Тайна истории скрыта от нас, как и тайна сердец. С точки зрения внешних признаков, посреди которых мы движемся, можно сказать — не внося в эти слова ни тени лицемерия или желания что-либо утаить, а напротив, стараясь описать то, что нам представляется реальным, — можно сказать, что людей мы знаем приблизительно так: маска, или персонаж, и роль. Одним из признаков беспорядка, в котором протекает земная жизнь, особенно в смутные времена истории, является то, что можно было бы назвать смешением ролей, или разладом между ролью и маской, или персонажем. Это когда Эдип погребает Полиника, а Антигона общается со Сфинксом. Это когда Федра любит Ромео, а Венецианский мавр издевается над сонетом Оронта[CV]. Излишне говорить, что эти роли играются плохо и развиваются вкривь и вкось. Путем удивительного скрещивания к роли, взятой на себя персонажем, примешивается то, чего, невзирая ни на что, требует природа.

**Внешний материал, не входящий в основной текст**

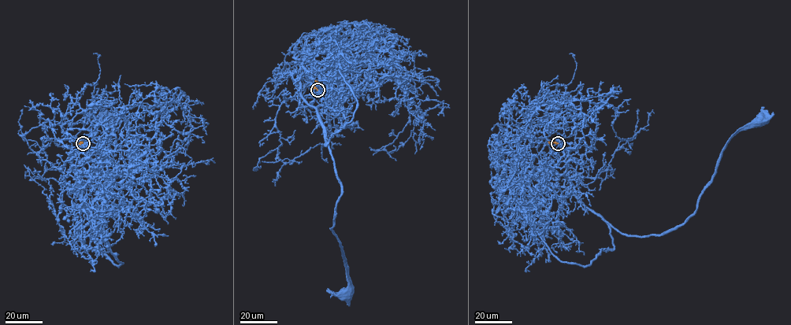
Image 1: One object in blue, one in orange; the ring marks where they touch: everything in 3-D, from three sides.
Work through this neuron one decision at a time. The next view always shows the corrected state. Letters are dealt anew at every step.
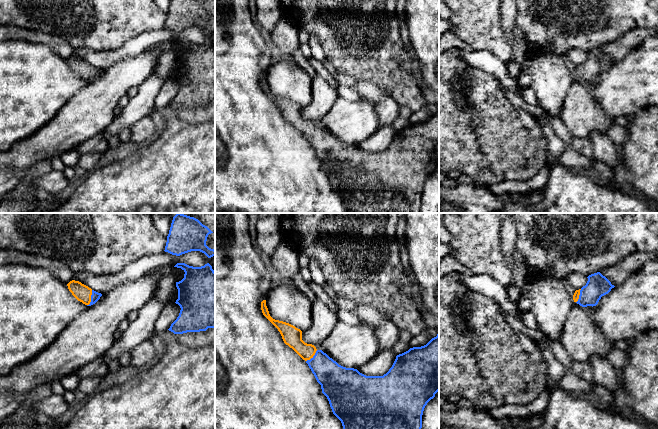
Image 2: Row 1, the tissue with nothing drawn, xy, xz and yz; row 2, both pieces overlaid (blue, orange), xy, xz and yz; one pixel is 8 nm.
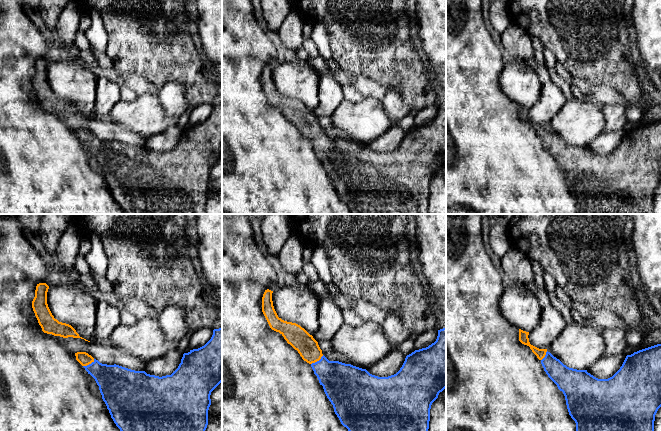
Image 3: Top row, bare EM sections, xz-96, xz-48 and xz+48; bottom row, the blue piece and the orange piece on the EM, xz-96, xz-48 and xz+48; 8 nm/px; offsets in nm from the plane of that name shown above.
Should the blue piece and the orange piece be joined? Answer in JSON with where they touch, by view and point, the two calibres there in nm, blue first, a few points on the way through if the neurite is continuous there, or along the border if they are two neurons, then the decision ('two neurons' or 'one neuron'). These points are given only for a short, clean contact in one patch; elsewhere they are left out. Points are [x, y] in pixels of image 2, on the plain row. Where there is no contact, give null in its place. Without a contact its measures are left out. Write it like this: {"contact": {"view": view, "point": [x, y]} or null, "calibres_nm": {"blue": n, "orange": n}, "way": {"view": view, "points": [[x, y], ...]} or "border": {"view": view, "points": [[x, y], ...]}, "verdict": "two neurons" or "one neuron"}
{"contact": {"view": "xy", "point": [91, 74]}, "calibres_nm": {"blue": 70, "orange": 140}, "way": {"view": "xy", "points": [[95, 72], [91, 74], [81, 68]]}, "verdict": "one neuron"}

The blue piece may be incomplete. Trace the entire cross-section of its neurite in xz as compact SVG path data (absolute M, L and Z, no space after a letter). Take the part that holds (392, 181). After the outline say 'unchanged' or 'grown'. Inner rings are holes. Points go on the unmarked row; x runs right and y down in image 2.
M266 76L261 78L261 86L263 91L278 105L284 119L306 137L321 161L322 169L327 173L333 190L341 197L346 213L421 213L424 184L439 167L439 105L437 112L426 121L410 124L397 131L392 143L383 152L366 152L357 145L339 141L322 126L317 126L314 121L305 119L300 105L273 95L266 82Z; grown

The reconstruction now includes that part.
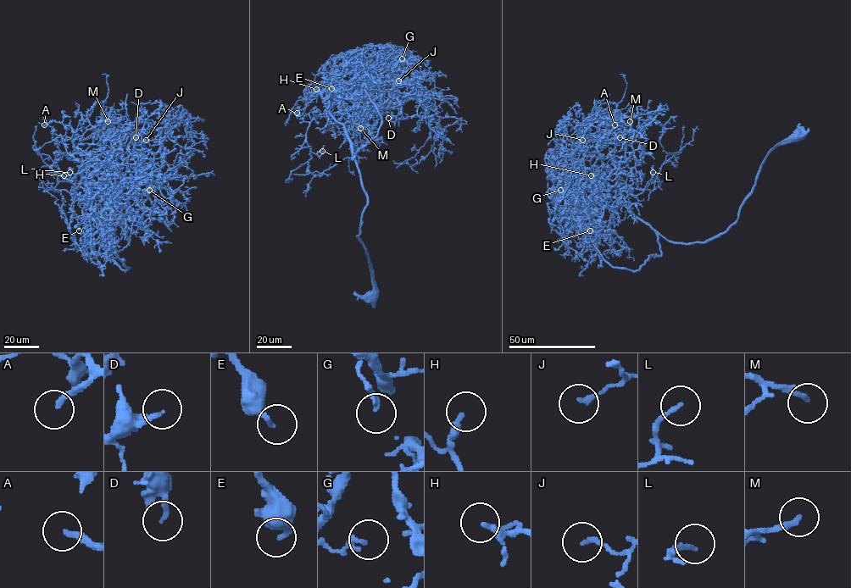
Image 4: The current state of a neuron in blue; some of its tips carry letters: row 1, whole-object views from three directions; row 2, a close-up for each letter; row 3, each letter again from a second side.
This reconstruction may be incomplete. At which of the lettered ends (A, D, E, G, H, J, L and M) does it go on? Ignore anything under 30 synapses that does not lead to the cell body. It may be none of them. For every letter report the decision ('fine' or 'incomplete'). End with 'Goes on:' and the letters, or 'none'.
A: incomplete
D: fine
E: fine
G: fine
H: fine
J: fine
L: incomplete
M: incomplete
Goes on: A, L, M

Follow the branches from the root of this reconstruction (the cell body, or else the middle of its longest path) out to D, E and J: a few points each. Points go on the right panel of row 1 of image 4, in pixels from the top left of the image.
D: (800, 135), (768, 154), (725, 230), (688, 243), (666, 240), (580, 180), (577, 152), (597, 132), (620, 137)
E: (800, 135), (768, 154), (738, 219), (704, 241), (666, 240), (618, 199), (593, 190), (584, 218), (590, 230)
J: (800, 135), (768, 154), (725, 230), (688, 243), (641, 221), (615, 186), (577, 173), (582, 140)

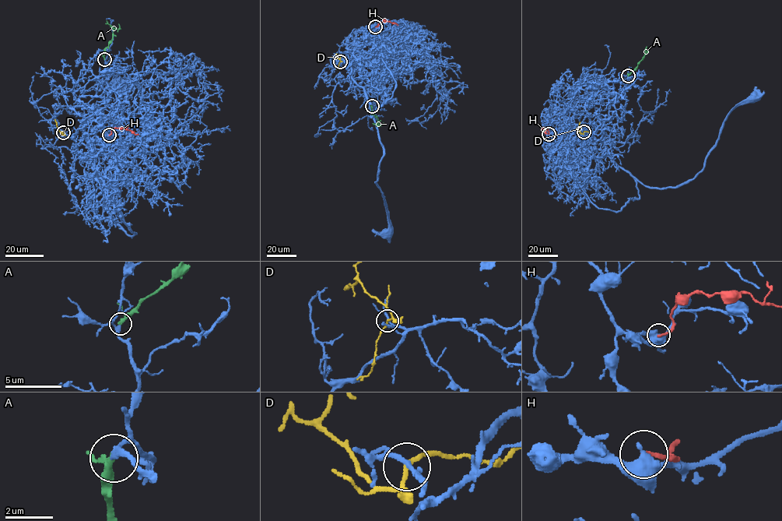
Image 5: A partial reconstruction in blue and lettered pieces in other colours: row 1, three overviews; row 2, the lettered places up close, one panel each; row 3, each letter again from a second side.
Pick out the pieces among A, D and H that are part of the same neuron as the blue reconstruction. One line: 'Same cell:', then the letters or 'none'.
Same cell: A

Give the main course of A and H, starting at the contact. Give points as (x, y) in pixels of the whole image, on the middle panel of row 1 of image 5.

На заре Нового времени на сцену этого мира в маске взошел Декарт. Hoc mundi teatrum consensuris, in qua hactenus spectator exstiti, larvatus prodeo[CVI]И я охотно соглашаюсь, что эта «маска» и есть сама личность, собственное лицо верующего. Его философия с ним здесь не согласуется. Роль соблазнителя в исполнении благородного отца, роль нигилиста в исполнении догматика, роль разрушителя разума в исполнении спиритуалиста и апологета христианства — три века истории разума не загладят последствий этого явления. Во времена Лютера в ходу был спектакль обратного свойства: роль реформатора исполнял еретик.

Когда ставка оказывается слишком высокой, Церковь, конечно, вмешивается, раскрывая нам некоторые вещи, касающиеся подлинного персонажа Лютера или подлинной роли Декарта. Разум все же догадывается не обо всем, что скрывает внешность. Однако подлинный смысл драмы, сочиняемой по ходу времени по воле Творца и его тварей, остается скрытым. Кто измерит, сколько исторических необходимостей вобрала роль, принятая на себя Лютером? Что сохранил в себе персонаж Декарта подлинно христианского? Надо ждать того дня, когда маски будут сняты.